>>
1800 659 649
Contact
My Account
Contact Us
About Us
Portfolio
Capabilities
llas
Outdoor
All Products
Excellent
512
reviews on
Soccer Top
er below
<<
--- Exercise details ---
Format the lines of text in the items above as a JSON list of strings, one string per line, leaving out blank lines.

--- Answer for the task ---
[
  "1800 659 649",
  "Contact",
  "My Account",
  "Contact Us",
  "About Us",
  "Portfolio",
  "Capabilities",
  "llas",
  "Outdoor",
  "All Products",
  "Excellent",
  "512",
  "reviews on",
  "Soccer Top",
  "er below"
]